Many of the concepts contained in the System have already penetrated modern compositional practice. Schillinger's techniques are tools for the imagination. By themselves, they do not compose music but merely assist the composer to realise his or her vision through facilitating the planning and execution of large musical structures. The numerous techniques described by Schillinger in the field of rhythm offer a unique and attractive approach to the composer and to some extent compensate for an imbalance in composition literature, largely dominated by considerations of pitch.

Conclusion

Schillinger’s System of Musical Composition is an attempt to create a comprehensive and definitive treatise on music and number. This has the disadvantage of resulting in a treatise of great length and elaborate nomenclature, but which ultimately succeeds because it is able to satisfy various conditions-

  1. All existing music is accommodated.
  2. Techniques do not prohibit creative freedom.
  3. Results are practical and effective.
Schillinger rarely attempts to predict the aesthetic consequences of his system but instead offers generalised pattern making techniques, free of stylistic bias. Schillinger's own point of view acknowledges a mixture of the rational and intuitive. The balance between intuitive and technical decision-making is not easy to define, and opinion during the second half of the twentieth century polarised. His work is thought provoking and consistent, attempting to reveal a methodological way to arrive at a decision.

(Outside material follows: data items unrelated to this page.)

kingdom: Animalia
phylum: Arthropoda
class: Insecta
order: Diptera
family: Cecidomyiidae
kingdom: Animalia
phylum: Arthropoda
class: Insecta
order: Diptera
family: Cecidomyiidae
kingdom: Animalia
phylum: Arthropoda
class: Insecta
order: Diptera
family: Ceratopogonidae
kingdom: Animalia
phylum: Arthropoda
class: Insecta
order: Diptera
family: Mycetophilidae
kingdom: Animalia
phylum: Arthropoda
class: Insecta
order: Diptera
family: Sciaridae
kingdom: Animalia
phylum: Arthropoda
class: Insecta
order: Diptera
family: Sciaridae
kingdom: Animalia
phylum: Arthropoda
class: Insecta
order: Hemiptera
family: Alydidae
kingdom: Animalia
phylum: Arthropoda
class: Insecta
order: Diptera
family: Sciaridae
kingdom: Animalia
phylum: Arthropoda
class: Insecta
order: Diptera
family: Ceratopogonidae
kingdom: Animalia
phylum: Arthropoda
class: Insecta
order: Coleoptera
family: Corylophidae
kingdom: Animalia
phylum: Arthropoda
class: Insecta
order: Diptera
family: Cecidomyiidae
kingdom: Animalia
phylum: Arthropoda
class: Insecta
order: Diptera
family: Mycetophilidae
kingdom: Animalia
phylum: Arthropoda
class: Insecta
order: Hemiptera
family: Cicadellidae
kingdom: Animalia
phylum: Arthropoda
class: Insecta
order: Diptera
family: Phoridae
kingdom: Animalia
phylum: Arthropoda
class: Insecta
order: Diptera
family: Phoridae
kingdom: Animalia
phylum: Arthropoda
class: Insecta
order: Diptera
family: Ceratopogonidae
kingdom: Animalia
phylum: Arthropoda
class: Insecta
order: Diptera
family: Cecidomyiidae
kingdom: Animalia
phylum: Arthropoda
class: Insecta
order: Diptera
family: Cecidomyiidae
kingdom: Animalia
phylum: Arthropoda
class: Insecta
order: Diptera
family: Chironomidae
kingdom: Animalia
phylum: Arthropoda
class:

Schillinger’s style can induce a resistance in the reader being at times relentlessly dry, favouring algebra and music notation above words. Occasionally, in an attempt to shake the reader out of complacent thinking, the text is deliberately provocative. Schillinger’s uncompromising tone is due partly to the culture, from which he emerged. During the 1930’s, he was amongst those who called for science to sweep away outdated practices. Some contemporaneous commentators, like the philosopher Adorno, linked this movement with the aggressive agenda of capitalism but Schillinger is by comparison politically naïve, simply a worshiper of science and apparently unaware of any negative consequences when he predicts, accurately as it turns out, a musical culture driven by technology and at the service of industrialisation. And yet for all its rigour, repetition and challenge, the System was enjoyed and apparently used with great success for many years after its author’s death. Schillinger’s influence lingers on in the work of celebrated musicians as well as those who produced countless forgotten film scores and television theme tunes. Composers whose work is considered unique and non-commercial have also publicly endorsed its methods,.